Finally you need to really take some time and figure this out. Long term can you see yourself loving your wife again and being a couple? Many couples are able to survive an affair while some can't. I personally would have divorced your wife because I found her behavior disgusting and could never touch her again. I sincerly doubt it was only EA given the amount of men. Horny men will cross state lines to get some..believe it!

Finally cancel her phone and regain control of the finances if you haven't done so already. I recommend you personally audit your bank statements for cash withdrawals or other unknown transactions.


----------



## Hicks (Jan 14, 2011)

All affiars are like drug addictions... and this situation is way more like a drug addiction than most affairs.
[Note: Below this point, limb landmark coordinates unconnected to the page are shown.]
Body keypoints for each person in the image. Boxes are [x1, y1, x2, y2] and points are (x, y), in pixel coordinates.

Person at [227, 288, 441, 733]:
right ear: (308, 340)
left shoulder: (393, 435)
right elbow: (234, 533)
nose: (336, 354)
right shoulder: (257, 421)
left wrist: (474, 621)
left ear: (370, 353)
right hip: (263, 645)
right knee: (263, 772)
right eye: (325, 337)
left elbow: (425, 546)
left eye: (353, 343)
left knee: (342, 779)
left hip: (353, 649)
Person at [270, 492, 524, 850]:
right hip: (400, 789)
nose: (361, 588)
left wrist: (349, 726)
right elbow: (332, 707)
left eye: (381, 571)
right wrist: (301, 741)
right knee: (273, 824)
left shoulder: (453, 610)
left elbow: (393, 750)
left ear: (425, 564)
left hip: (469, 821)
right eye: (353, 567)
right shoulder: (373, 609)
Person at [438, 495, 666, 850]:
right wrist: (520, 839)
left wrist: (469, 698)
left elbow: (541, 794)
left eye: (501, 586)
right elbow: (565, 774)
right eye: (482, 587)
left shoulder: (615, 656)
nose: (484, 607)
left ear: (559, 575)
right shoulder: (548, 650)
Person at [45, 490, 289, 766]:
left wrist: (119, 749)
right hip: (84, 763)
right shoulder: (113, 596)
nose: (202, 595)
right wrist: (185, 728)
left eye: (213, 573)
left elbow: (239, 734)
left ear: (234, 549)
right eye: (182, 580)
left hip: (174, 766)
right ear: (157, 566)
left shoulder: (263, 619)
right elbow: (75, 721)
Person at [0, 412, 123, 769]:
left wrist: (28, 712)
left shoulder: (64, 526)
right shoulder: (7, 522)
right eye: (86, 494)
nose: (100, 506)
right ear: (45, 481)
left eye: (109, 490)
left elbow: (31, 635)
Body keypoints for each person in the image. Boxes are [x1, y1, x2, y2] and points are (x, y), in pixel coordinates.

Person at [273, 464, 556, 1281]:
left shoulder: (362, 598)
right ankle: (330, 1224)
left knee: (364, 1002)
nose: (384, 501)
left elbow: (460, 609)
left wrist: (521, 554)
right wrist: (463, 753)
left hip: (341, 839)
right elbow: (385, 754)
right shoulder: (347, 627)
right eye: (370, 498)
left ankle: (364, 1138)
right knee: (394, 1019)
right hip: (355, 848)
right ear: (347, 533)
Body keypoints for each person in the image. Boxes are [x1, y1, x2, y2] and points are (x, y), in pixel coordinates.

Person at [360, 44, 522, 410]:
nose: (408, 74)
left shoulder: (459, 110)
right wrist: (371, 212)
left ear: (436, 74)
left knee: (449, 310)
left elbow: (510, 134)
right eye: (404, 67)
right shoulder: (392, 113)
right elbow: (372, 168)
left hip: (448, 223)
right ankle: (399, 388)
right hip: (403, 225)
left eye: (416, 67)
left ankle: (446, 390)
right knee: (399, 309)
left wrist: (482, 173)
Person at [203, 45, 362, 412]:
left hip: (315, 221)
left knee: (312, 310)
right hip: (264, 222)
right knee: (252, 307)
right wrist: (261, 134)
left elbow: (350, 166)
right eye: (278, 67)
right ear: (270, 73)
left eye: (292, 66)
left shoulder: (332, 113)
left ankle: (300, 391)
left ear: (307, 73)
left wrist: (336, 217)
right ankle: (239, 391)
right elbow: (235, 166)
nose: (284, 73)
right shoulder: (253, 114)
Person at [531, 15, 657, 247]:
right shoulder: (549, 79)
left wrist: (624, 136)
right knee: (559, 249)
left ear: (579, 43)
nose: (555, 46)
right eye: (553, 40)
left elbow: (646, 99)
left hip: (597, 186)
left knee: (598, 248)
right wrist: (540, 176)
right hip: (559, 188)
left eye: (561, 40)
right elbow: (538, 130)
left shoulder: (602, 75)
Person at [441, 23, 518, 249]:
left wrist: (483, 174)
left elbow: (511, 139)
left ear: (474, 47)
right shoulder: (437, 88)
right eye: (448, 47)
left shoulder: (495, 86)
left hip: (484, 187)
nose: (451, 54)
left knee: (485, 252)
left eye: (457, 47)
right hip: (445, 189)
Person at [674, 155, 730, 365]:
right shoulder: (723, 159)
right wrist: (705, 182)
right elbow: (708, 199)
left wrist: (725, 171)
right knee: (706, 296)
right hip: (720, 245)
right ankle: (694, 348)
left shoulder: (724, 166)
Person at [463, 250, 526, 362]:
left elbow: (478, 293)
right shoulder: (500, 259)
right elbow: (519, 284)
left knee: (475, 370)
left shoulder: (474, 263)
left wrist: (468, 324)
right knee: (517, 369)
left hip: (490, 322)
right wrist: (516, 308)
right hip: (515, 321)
Addictions and illicit behavior thrive on secrecy and people around the addict enabling the behaviour.

You have to be ready to have people close to you and her find out this secret.... You have to be ready to fight hard for your marriage which means you will not be Mr. Nice Guy.


----------



## Hicks (Jan 14, 2011)

You should also save copies of your evidence in a place where she cannot find it and destroy it.


----------



## Thebes (Apr 10, 2013)

What she is doing seems like an addiction to me so don't be surprised if it doesn't stop or that she refuses help or even recognizes this as a problem. Probably will get sneakier but I don't blame you for wanting to fix your marriage. 

Those excuses she gave you were just that excuses. What she is doing is cheating so I can understand you feeling betrayed because you were. If she was feeling neglected she should of told you instead of running to someone else. That's something I hate about cheaters, its easier to cheat than it is to try to communicate with the one your suppose to love.

Maybe if you could get her to agree to talk to someone or at least you things might improve.

I would keep the evidence.


----------



## Hortensia (Feb 1, 2013)

She is not going to stop, unless faced with some very serious consequences. You caught her twice, right? now she is getting smarter, using different emails, etc.
Show her you mean business. Pack her stuff and send her to these men. Don't give in too easy. She has to fully understand the seriousness of her actions. She has to be scared of losing you and what she now has but takes for granted.
Do not email those guys. Even if they cease contact with her, she will find others new. It's about her not them.
So sorry you are in this.


----------